Kex implements a minimal Datalog engine using plain Clojure data structures. This tends to keep the system easy to inspect, but recursive rules and negation are not supported. That is a deliberate trade.
Checks
A check is a query that must return at least one result:
{:id :can-read-web-search
:query '[[:right "alice" :read "web-search"]]}If the query returns nothing, the token is invalid. In kex, all facts from all blocks are collected first, then all rules are applied to derive new facts, and finally checks are evaluated against the full combined fact set. In the example above, the check is satisfied because the :can-implies-right rule, added in the delegation block, derives [:right "alice" :read "web-search"] from the [:can "alice" :read "web-search"] fact.

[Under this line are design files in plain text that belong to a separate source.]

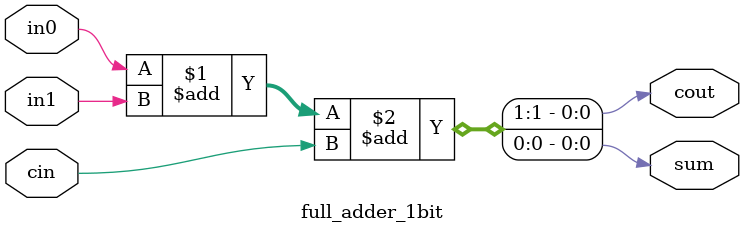
<source format=v>
`include "../Level_01_BASIC/and_gate.v"
`include "../Level_01_BASIC/xor_gate.v"
`include "../Level_01_BASIC/or_gate.v"

module full_adder_1bit(
    input in0, in1, cin,
    output sum, cout
);


// ######################### Approach 1 ########################

assign {cout, sum} = in0 + in1 + cin;




// ################### Aproach 2: Using pre-made Modules and Gates #########################

// wire w1, w2, w3;

// xor_gate cir1(
//     .in0(in0),
//     .in1(in1),
//     .out(w1)
// );

// xor_gate cir2(
//     .in0(w1),
//     .in1(cin),
//     .out(sum)
// );

// and_gate cir3(
//     .in0(in0),
//     .in1(in1),
//     .out(w2)
// );

// and_gate cir4(
//     .in0(w1),
//     .in1(cin),
//     .out(w3)
// );

// or_gate cir5(
//     .in0(w2),
//     .in1(w3),
//     .out(cout)
// );


endmodule
</source>
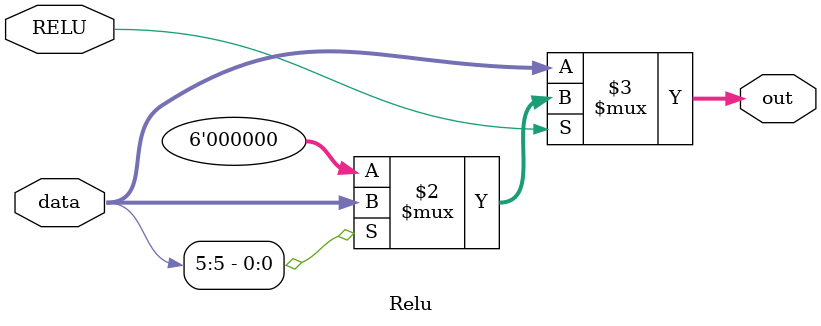
<source format=v>
`timescale 1ns / 1ps

module Relu(
input [5:0]data,
input RELU,
output [5:0]out
);

assign out = RELU?(data[5]?data:5'b0):(data);

endmodule

</source>
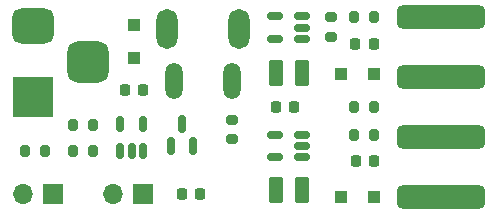
<source format=gbr>
%TF.GenerationSoftware,KiCad,Pcbnew,(6.0.2)*%
%TF.CreationDate,2022-09-06T11:12:12-04:00*%
%TF.ProjectId,PowerSupply,506f7765-7253-4757-9070-6c792e6b6963,rev?*%
%TF.SameCoordinates,Original*%
%TF.FileFunction,Soldermask,Top*%
%TF.FilePolarity,Negative*%
%FSLAX46Y46*%
G04 Gerber Fmt 4.6, Leading zero omitted, Abs format (unit mm)*
G04 Created by KiCad (PCBNEW (6.0.2)) date 2022-09-06 11:12:12*
%MOMM*%
%LPD*%
G01*
G04 APERTURE LIST*
G04 Aperture macros list*
%AMRoundRect*
0 Rectangle with rounded corners*
0 $1 Rounding radius*
0 $2 $3 $4 $5 $6 $7 $8 $9 X,Y pos of 4 corners*
0 Add a 4 corners polygon primitive as box body*
4,1,4,$2,$3,$4,$5,$6,$7,$8,$9,$2,$3,0*
0 Add four circle primitives for the rounded corners*
1,1,$1+$1,$2,$3*
1,1,$1+$1,$4,$5*
1,1,$1+$1,$6,$7*
1,1,$1+$1,$8,$9*
0 Add four rect primitives between the rounded corners*
20,1,$1+$1,$2,$3,$4,$5,0*
20,1,$1+$1,$4,$5,$6,$7,0*
20,1,$1+$1,$6,$7,$8,$9,0*
20,1,$1+$1,$8,$9,$2,$3,0*%
G04 Aperture macros list end*
%ADD10RoundRect,0.150000X0.512500X0.150000X-0.512500X0.150000X-0.512500X-0.150000X0.512500X-0.150000X0*%
%ADD11RoundRect,0.200000X0.200000X0.275000X-0.200000X0.275000X-0.200000X-0.275000X0.200000X-0.275000X0*%
%ADD12R,1.100000X1.100000*%
%ADD13RoundRect,0.250000X-0.375000X-0.850000X0.375000X-0.850000X0.375000X0.850000X-0.375000X0.850000X0*%
%ADD14RoundRect,0.200000X-0.200000X-0.275000X0.200000X-0.275000X0.200000X0.275000X-0.200000X0.275000X0*%
%ADD15RoundRect,0.150000X0.150000X-0.587500X0.150000X0.587500X-0.150000X0.587500X-0.150000X-0.587500X0*%
%ADD16RoundRect,0.500000X-3.250000X-0.500000X3.250000X-0.500000X3.250000X0.500000X-3.250000X0.500000X0*%
%ADD17RoundRect,0.225000X-0.225000X-0.250000X0.225000X-0.250000X0.225000X0.250000X-0.225000X0.250000X0*%
%ADD18RoundRect,0.225000X0.225000X0.250000X-0.225000X0.250000X-0.225000X-0.250000X0.225000X-0.250000X0*%
%ADD19R,1.700000X1.700000*%
%ADD20O,1.700000X1.700000*%
%ADD21RoundRect,0.200000X0.275000X-0.200000X0.275000X0.200000X-0.275000X0.200000X-0.275000X-0.200000X0*%
%ADD22RoundRect,0.200000X-0.275000X0.200000X-0.275000X-0.200000X0.275000X-0.200000X0.275000X0.200000X0*%
%ADD23RoundRect,0.150000X0.150000X-0.512500X0.150000X0.512500X-0.150000X0.512500X-0.150000X-0.512500X0*%
%ADD24R,3.500000X3.500000*%
%ADD25RoundRect,0.750000X-1.000000X0.750000X-1.000000X-0.750000X1.000000X-0.750000X1.000000X0.750000X0*%
%ADD26RoundRect,0.875000X-0.875000X0.875000X-0.875000X-0.875000X0.875000X-0.875000X0.875000X0.875000X0*%
%ADD27O,1.800000X3.400000*%
%ADD28O,1.450000X3.100000*%
G04 APERTURE END LIST*
D10*
%TO.C,U1*%
X166669300Y-70419000D03*
X166669300Y-69469000D03*
X166669300Y-68519000D03*
X164394300Y-68519000D03*
X164394300Y-70419000D03*
%TD*%
D11*
%TO.C,R3*%
X172732200Y-78562200D03*
X171082200Y-78562200D03*
%TD*%
%TO.C,R1*%
X172706800Y-68580000D03*
X171056800Y-68580000D03*
%TD*%
D12*
%TO.C,D4*%
X172723000Y-73406000D03*
X169923000Y-73406000D03*
%TD*%
%TO.C,D5*%
X172723000Y-83820000D03*
X169923000Y-83820000D03*
%TD*%
D13*
%TO.C,L1*%
X164456800Y-73355200D03*
X166606800Y-73355200D03*
%TD*%
D14*
%TO.C,R5*%
X143193000Y-79877488D03*
X144843000Y-79877488D03*
%TD*%
D15*
%TO.C,Q1*%
X155514000Y-79474300D03*
X157414000Y-79474300D03*
X156464000Y-77599300D03*
%TD*%
D13*
%TO.C,L2*%
X164456800Y-83261200D03*
X166606800Y-83261200D03*
%TD*%
D12*
%TO.C,D1*%
X152400000Y-69262800D03*
X152400000Y-72062800D03*
%TD*%
D14*
%TO.C,R8*%
X147257000Y-77724000D03*
X148907000Y-77724000D03*
%TD*%
D16*
%TO.C,J1*%
X178435000Y-68580000D03*
X178435000Y-73660000D03*
X178435000Y-78740000D03*
X178435000Y-83820000D03*
%TD*%
D17*
%TO.C,C1*%
X164401200Y-76200000D03*
X165951200Y-76200000D03*
%TD*%
D18*
%TO.C,C6*%
X172733000Y-80772000D03*
X171183000Y-80772000D03*
%TD*%
%TO.C,C3*%
X158014005Y-83566000D03*
X156464005Y-83566000D03*
%TD*%
D19*
%TO.C,BT1*%
X153162000Y-83566000D03*
D20*
X150622000Y-83566000D03*
%TD*%
D19*
%TO.C,D3*%
X145542000Y-83566000D03*
D20*
X143002000Y-83566000D03*
%TD*%
D18*
%TO.C,C5*%
X172707600Y-70840600D03*
X171157600Y-70840600D03*
%TD*%
D21*
%TO.C,R6*%
X160719008Y-78930000D03*
X160719008Y-77280000D03*
%TD*%
D10*
%TO.C,U2*%
X166669300Y-80452000D03*
X166669300Y-79502000D03*
X166669300Y-78552000D03*
X164394300Y-78552000D03*
X164394300Y-80452000D03*
%TD*%
D18*
%TO.C,C4*%
X153175000Y-74777600D03*
X151625000Y-74777600D03*
%TD*%
D11*
%TO.C,R7*%
X148907000Y-79877488D03*
X147257000Y-79877488D03*
%TD*%
D22*
%TO.C,R2*%
X169062400Y-68593200D03*
X169062400Y-70243200D03*
%TD*%
D23*
%TO.C,IC1*%
X151261989Y-79877500D03*
X152211989Y-79877500D03*
X153161989Y-79877500D03*
X153161989Y-77602500D03*
X151261989Y-77602500D03*
%TD*%
D14*
%TO.C,R4*%
X171082200Y-76184608D03*
X172732200Y-76184608D03*
%TD*%
D24*
%TO.C,J2*%
X143822496Y-75341988D03*
D25*
X143822496Y-69341988D03*
D26*
X148522496Y-72341988D03*
%TD*%
D27*
%TO.C,SW1*%
X155194000Y-69596000D03*
X161294000Y-69596000D03*
D28*
X160719000Y-73996000D03*
X155769000Y-73996000D03*
%TD*%
M02*

</source>
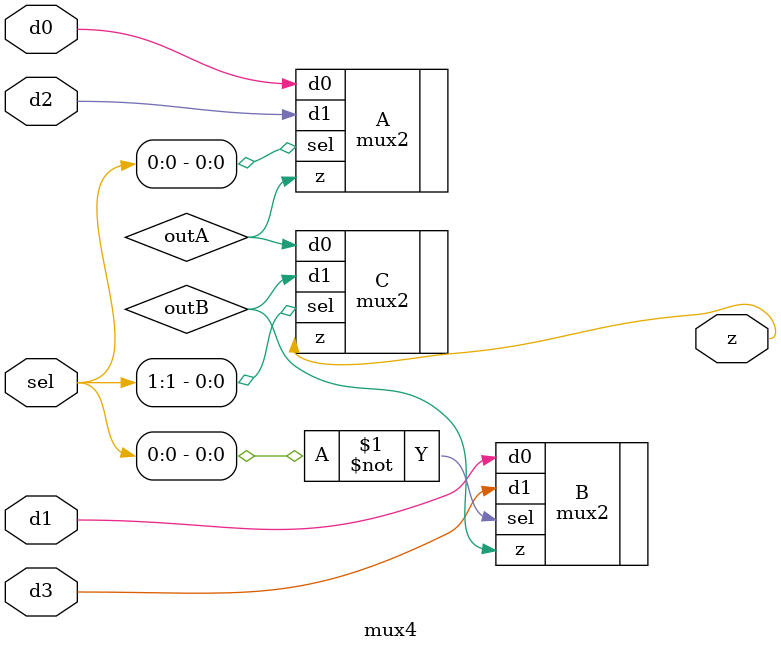
<source format=sv>
module mux4 (
    input logic d0,          // Data input 0
    input logic d1,          // Data input 1
    input logic d2,          // Data input 2
    input logic d3,          // Data input 3
    input logic [1:0] sel,   // Select input
    output logic z           // Output
);

// Put your code here
// ------------------
    logic outA, outB;
    mux2 #(
       
    ) A( .d0(d0),
        .d1(d2),
        .sel(sel[0]),
        .z(outA));

    mux2 #(
        
    ) B(.d0(d1),
        .d1(d3),
        .sel(~sel[0]),  // Invert sel for the second input
        .z(outB));

    mux2 #(
        
    ) C(.d0(outA),
        .d1(outB),
        .sel(sel[1]),
        .z(z));
// End of your code

endmodule

</source>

Biscuit evaluates each block within its own scope, blocks cannot see each other's private facts. Kex does not implement this isolation.
Issuing a Token
The issuer creates the first block. It defines who Alice is and what agents are allowed to do.
(def token
(kex/issue
{:facts [[:user "alice"]
[:role "alice" :agent]]
:rules '[{:id :agent-can-read-agents
:head [:right ?user :read ?agt]
:body [[:role ?user :agent]
[:internal-agent ?agt]]}]
:checks []}
{:private-key (:priv keypair)}))This signs the block and returns a token. The block cannot be changed after this point.
Delegation
A second service appends a new block. It adds facts about what Alice can access, and a rule that derives read rights from those facts. Because kex collects all facts and rules from all blocks into a single pool before evaluation, this block's facts and rules will be combined with the first block's during derivation.
(def delegated-token
(kex/attenuate
token
{:facts [[:internal-agent "bob"]
[:can "alice" :read "web-search"]]
:rules '[{:id :can-implies-right
:head [:right ?user :read ?res]
:body [[:can ?user :read ?res]]}]
:checks []}
{:private-key (:priv keypair)}))A new block is appended. The old block is untouched.
Adding a Check
A third party appends one more block. It adds nothing but a check. This token is only valid if Alice can access Bob's web-search tool.
(def auth-token
(kex/attenuate
delegated-token
{:facts []
:rules []
:checks [{:id :can-read-web-search
:query '[[:right "alice" :read "web-search"]]}]}
{:private-key (:priv keypair)}))Verification and Explanation
(kex/verify auth-token {:public-key (:pub keypair)})
(def decision (kex/evaluate auth-token :explain? true))
(:valid? decision)
(:explain decision)The explain output shows which rules fired and which facts satisfied each check. You can turn this into a graph:
(kex/graph (:explain decision))In kex, authorization tends to become something you can read, not just trust.
What Kex Does Not Do
Kex does not handle revocation, recursive rules, or the full Biscuit serialization format. It is not performance optimized. Do not use it in production.
It also does not fully enforce attenuation. A new block can add broader facts that expand authority if no check prevents it. In Biscuit, block isolation prevents this, a new block cannot see or override facts from another block’s private scope. In kex, that isolation is not implemented.
The full source is available here: https://github.com/serefayar/kex
Open Questions
Building kex made the capability model concrete, but it also made some hard problems more visible.
Revocation and offline verification are in tension. If a token is self-contained and does not need a central service, how do you invalidate it before it expires? Biscuit has partial answers here, but the problem does not go away. It shifts.
Token size grows with each delegation. In systems with deep delegation chains, this can become a practical concern.
Ecosystem fit is also an open question. Most existing infrastructure expects JWT or OAuth tokens. Biscuit does not slot in easily.
Explainability is useful in small systems. Whether it scales to the rule complexity of a real authorization policy is a different question.
And the bigger question: do capability-first models actually solve distributed authorization, or do they mostly reframe it? I do not have a confident answer. Kex is one small experiment in that direction.